As far as "requesting" a roadside test, police are not required to mention the fact that you can request one IF you are getting a suspension (this comes from a letter from the OSMV), this is something that you are "supposed" to know...or read on the back of the ticket AFTER you get it (which is kind of late).  If drinking and driving are not something you think of doing, why bother to know that type of information anyways? I agree, this is important information that the officer should give, but my son was not supplied with that information at the scene.  But, to me it would have been an inaccurate reading anyways....because of the time and events taking place after the time of the accident.

Also, in reading about GLP drivers and alcohol,  if an officer suspects drinking and driving....they MUST use a ASD to provide evidence to give the manditory 12 hour suspension as stated in 90.3 of the motor vehicle act or am I not reading this correctly?  From my research, a GLP driver MUST be given a roadside test to provide evidence!   From that, they will recieve either a 12 hour suspension OR regular impaired driving sanctions IF they blow a warning or fail.   GLP drivers WILL recieve a 12 hour suspension if alcohol is in there system at the time of driving and there is no appeal available, and to get a 12 hour suspension, a roadside test MUST be given , as stated in 90.3.    I agree, after this is done and the levels meet the required levels, further impaired driving sanctions can be applied, but only after this process.

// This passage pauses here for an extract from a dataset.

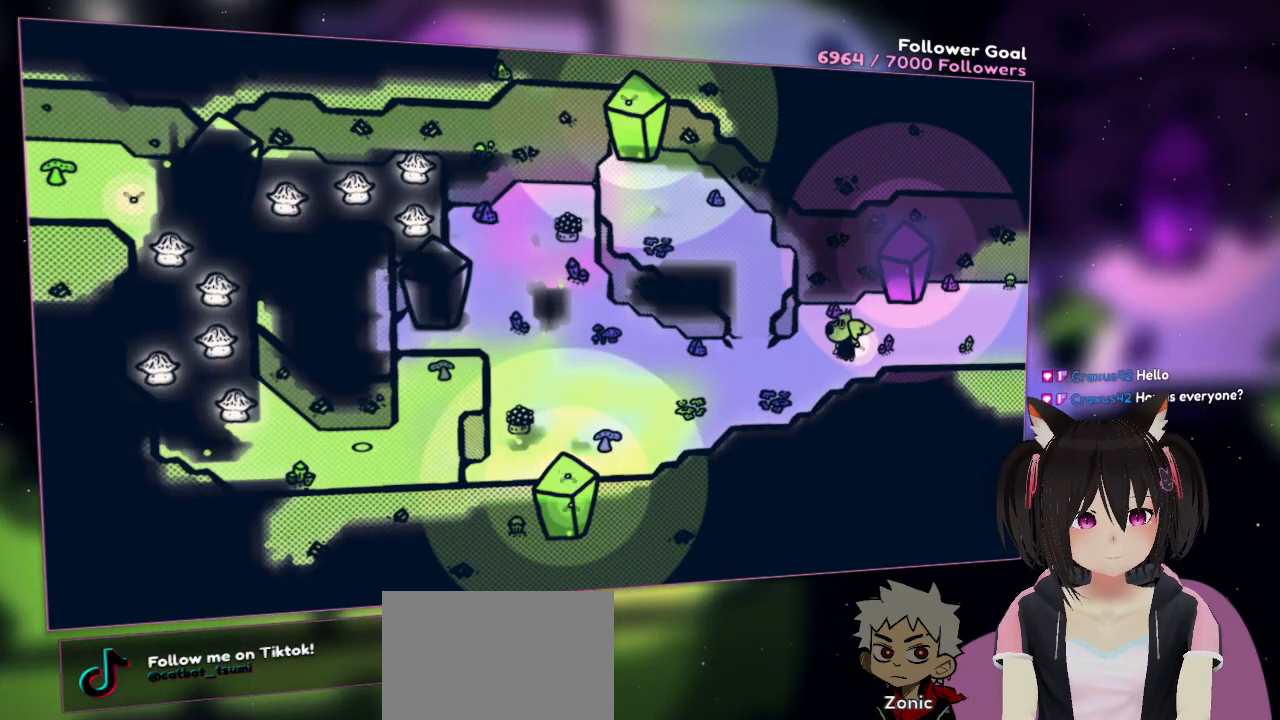
{"buttons": [], "left_stick": "down-left", "right_stick": "center", "events": [[133, "left_stick", "up-left"], [400, "left_stick", "down-left"]]}
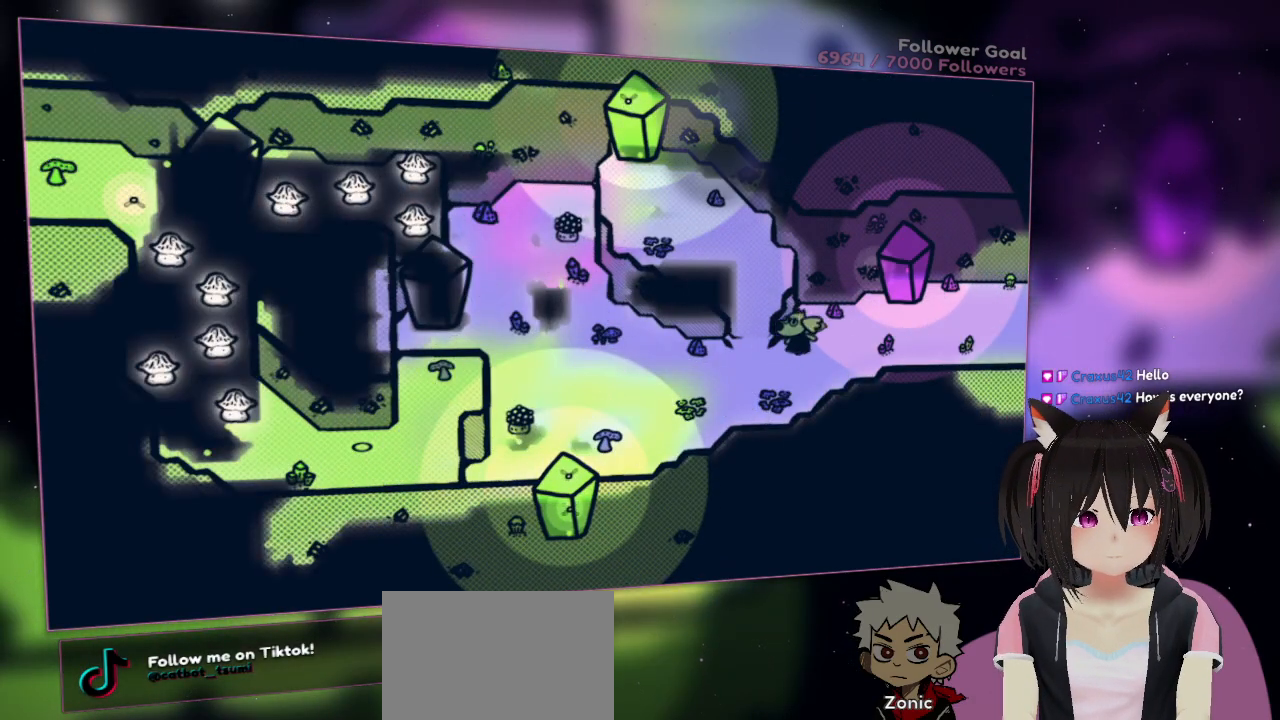
{"buttons": [], "left_stick": "left", "right_stick": "center", "events": [[300, "left_stick", "left"]]}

I hope you are not tired of my questions...because , here's another one!

What is reasonable and probable grounds for recieving a 24 hour suspension?  I've been trying to get a definition of this, but can find it no where.   I know that this can be widely varied and hard to put down on paper, but wouldn't more "probable grounds" be needed other than the smell of beer on the breath, and hour AFTER the accident?   The officer put down as "smelling beer on the breath" as the reason for the 24 hour suspension.   Is that enough...given the timeline of this event?

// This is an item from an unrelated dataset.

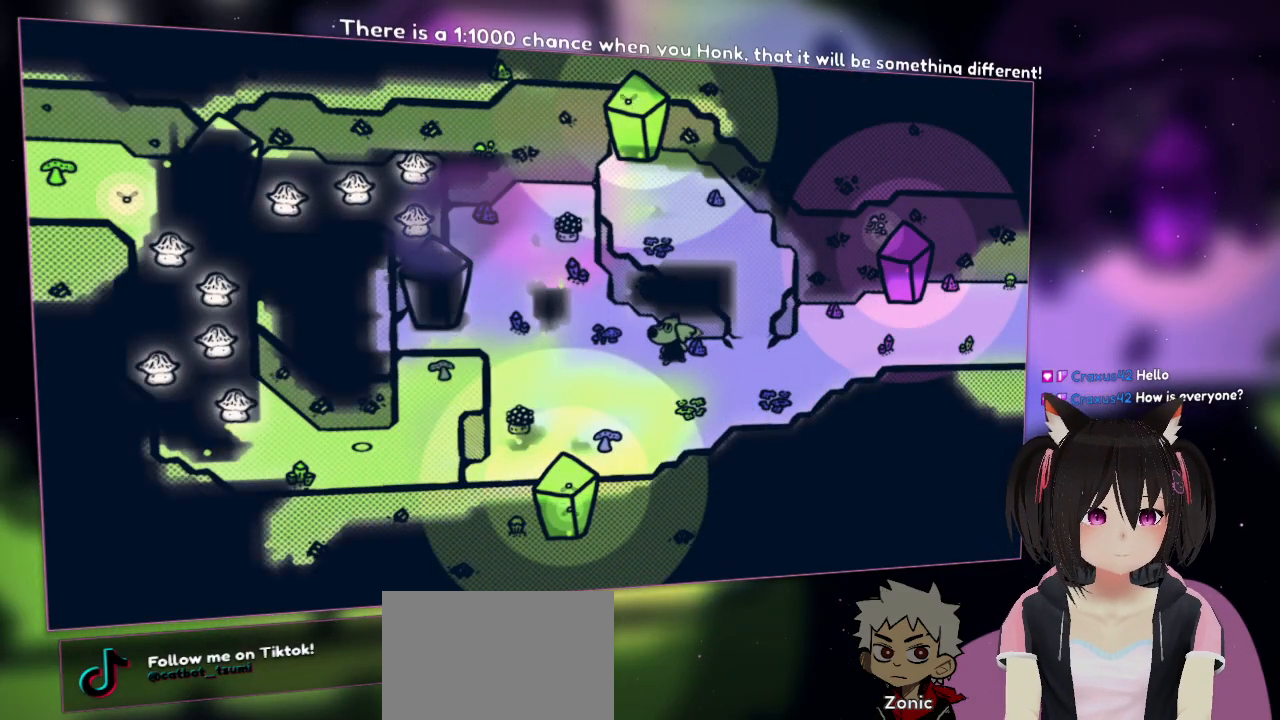
{"buttons": [], "left_stick": "left", "right_stick": "left", "events": [[400, "right_stick", "left"]]}
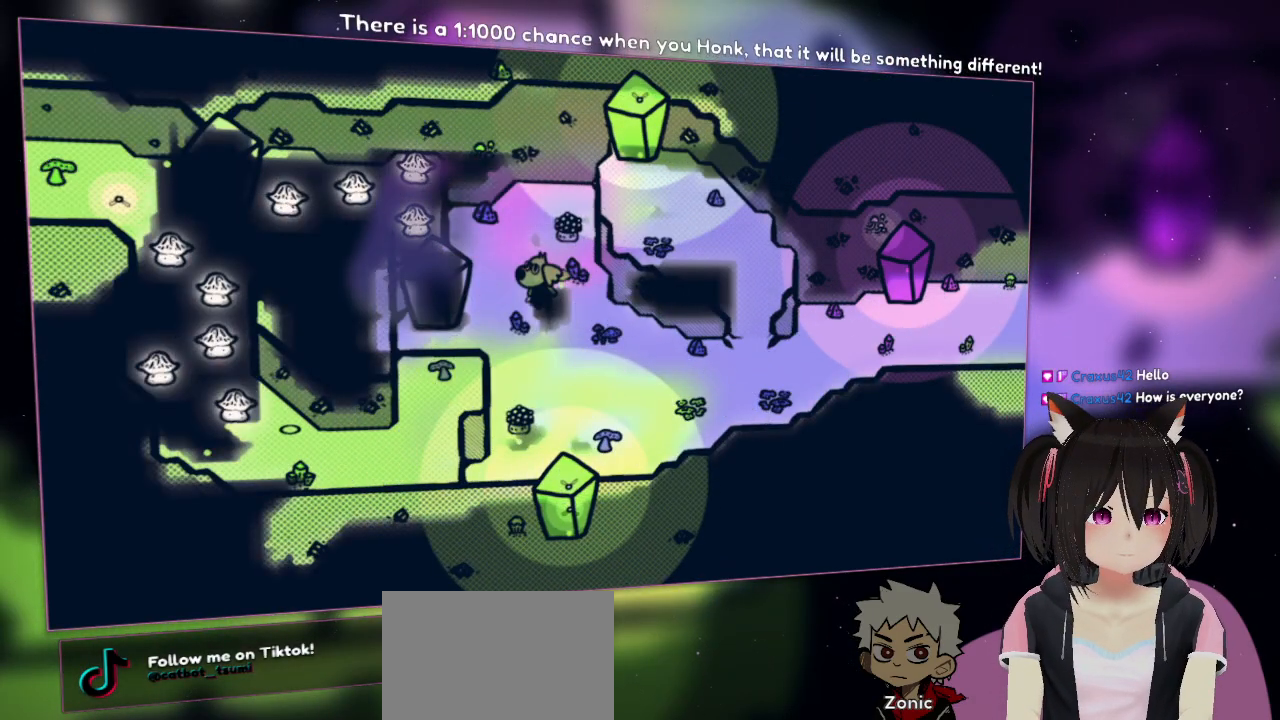
{"buttons": [], "left_stick": "up-left", "right_stick": "up", "events": [[83, "right_stick", "up"], [150, "right_stick", "up-right"], [183, "left_stick", "down-left"], [417, "left_stick", "up-left"], [417, "right_stick", "up"]]}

Lastly, an event that gives the demeanor of the officer involved that night.  Remember, we have 2 RCMP officers in our family and my respect to RCMP/police  is of the most!!!!!!   Maybe that's why this whole event really upsets me.   On the way to the hospital, the member threatened my son saying "...and don't you dare dispute this or I'll add more..." (what could have been added, we are don't know).    But, this attitude does not fair well in "unbias" application of "policing".  Keep in mind, my son is actually quite shy....and this member had a young boy with her as a ride along that night.  So, "mouthing" off at the officer did not happen....

 Thanks in advance!


More Answers

It's been a long time, but as best I can recall the demand for a 24 hour suspension reads something like this:

I have reasonable and probable grounds to believe that your ability to operate a motor vehicle is affected by alcohol (or a drug). I therefore direct you to surrender your driver's license. You are now prohibited from driving a motor vehicle for a period of 24 hours from this time and date. If you do not accept this prohibition, you have the right to request a breathalyzer test. In the event that the result of that test is less than 50 milligrams of alcohol in 100 milliliters of blood, the prohibition from driving is terminated.

Of course, if I were suspending for drug use, there was no point in adding the advice about requesting breath testing. Breath tests don't work for drugs other than alcohol.

I also added a warning of my own in these circumstances and it was that the person should carefully consider this demand because if it turned out that the breath test showed a higher than expected reading this would allow me to issue an Administrative Driving Prohibition or give me grounds to do a criminal impaired driving investigation.

The 12 hour suspension for GLP drivers and the Immediate Roadside Prohibition are the only circumstances where a driver must be tested with an ASD. The 24 hour suspension and criminal impaired driving charges can be invoked with no ASD test and be upheld or result in a conviction. The latter would apply to any driver.

Alcohol use results in typical symptoms that are observable at roadside. Bloodshot, watery eyes, flushed face, odour on breath, horizontal gaze nystagmus, balance difficulties and loss of co-ordination are typical. Driving evidence, and a collision would be driving evidence, also goes to strengthen reasonable and probable grounds. A driver's admission of alcohol consumption can be included as well. In totality, if you presented the circumstances to a reasonable person and they came to the conclusion that the driver was affected by alcohol, then this would be reasonable and probable grounds. Remember, staggering around and falling down is drunk. Changes from the normal before being considered drunk is what is meant by affected.

When you say "The officer put down as "smelling beer on the breath" as the reason for the 24 hour suspension." how do you know this?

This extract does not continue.